Certa vez, numa reportagem de televisão sobre bóias-frias no interior de São Paulo, a repórter perguntou a um adolescente camponês:
- Você costuma sonhar?
- Não. Tenho só pesadelo.
O fundamental na resposta foi a compreensão fatalista, imobilista. A amargura da existência daquele adolescente era tão profunda que a presença dele no mundo virara um pesadelo uma experiência na qual era impossível sonhar. "Tenho só pesadelo" repetiu, como se insistisse em que a repórter jamais olvidasse o fato. Ele não via futuro para si.
Sem um vislumbre de amanhã, é impossível a esperança.
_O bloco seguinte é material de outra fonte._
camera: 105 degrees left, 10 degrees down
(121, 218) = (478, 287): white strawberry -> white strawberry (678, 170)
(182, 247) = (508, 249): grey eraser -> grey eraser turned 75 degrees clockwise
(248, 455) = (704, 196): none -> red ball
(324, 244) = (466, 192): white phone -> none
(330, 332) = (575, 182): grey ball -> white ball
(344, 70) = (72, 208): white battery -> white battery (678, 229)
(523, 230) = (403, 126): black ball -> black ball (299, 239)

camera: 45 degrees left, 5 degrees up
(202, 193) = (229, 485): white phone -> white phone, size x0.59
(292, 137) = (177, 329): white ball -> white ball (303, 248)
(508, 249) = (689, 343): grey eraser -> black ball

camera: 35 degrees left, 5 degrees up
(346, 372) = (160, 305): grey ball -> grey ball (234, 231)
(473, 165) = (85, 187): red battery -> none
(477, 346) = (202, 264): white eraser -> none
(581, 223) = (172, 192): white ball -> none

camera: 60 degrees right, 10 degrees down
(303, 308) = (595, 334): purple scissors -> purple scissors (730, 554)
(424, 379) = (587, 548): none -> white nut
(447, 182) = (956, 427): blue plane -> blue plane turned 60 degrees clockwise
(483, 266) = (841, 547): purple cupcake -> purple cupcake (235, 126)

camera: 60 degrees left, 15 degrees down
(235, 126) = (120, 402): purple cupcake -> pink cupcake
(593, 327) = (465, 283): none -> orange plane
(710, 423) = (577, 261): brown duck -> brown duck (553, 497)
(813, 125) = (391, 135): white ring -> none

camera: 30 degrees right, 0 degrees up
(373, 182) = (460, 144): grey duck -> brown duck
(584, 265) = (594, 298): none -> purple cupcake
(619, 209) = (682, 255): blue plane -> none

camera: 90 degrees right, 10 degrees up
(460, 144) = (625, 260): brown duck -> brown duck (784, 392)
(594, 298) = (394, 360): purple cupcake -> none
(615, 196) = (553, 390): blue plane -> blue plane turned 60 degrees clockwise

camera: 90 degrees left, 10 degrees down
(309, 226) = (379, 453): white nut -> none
O passado não gera esperança, a não ser quando se recordam momentos de rebeldia, de ousadia, de luta. O passado entendido como imobilização do que foi, gera saudade, pior, nostalgia, que anula o amanhã.
Quase sempre as situações concretas de opressão reduzem o tempo histórico dos oprimidos a um eterno presente de desesperança e acomodação. O neto oprimido repete o sofrimento do avô. É o que ocorre com as maiorias nordestinas deste país. Existencialmente cansadas, historicamente anestesiadas.
Paulo Freire em À Sombra desta Mangueira - Editora Olho Dágua, p. 31.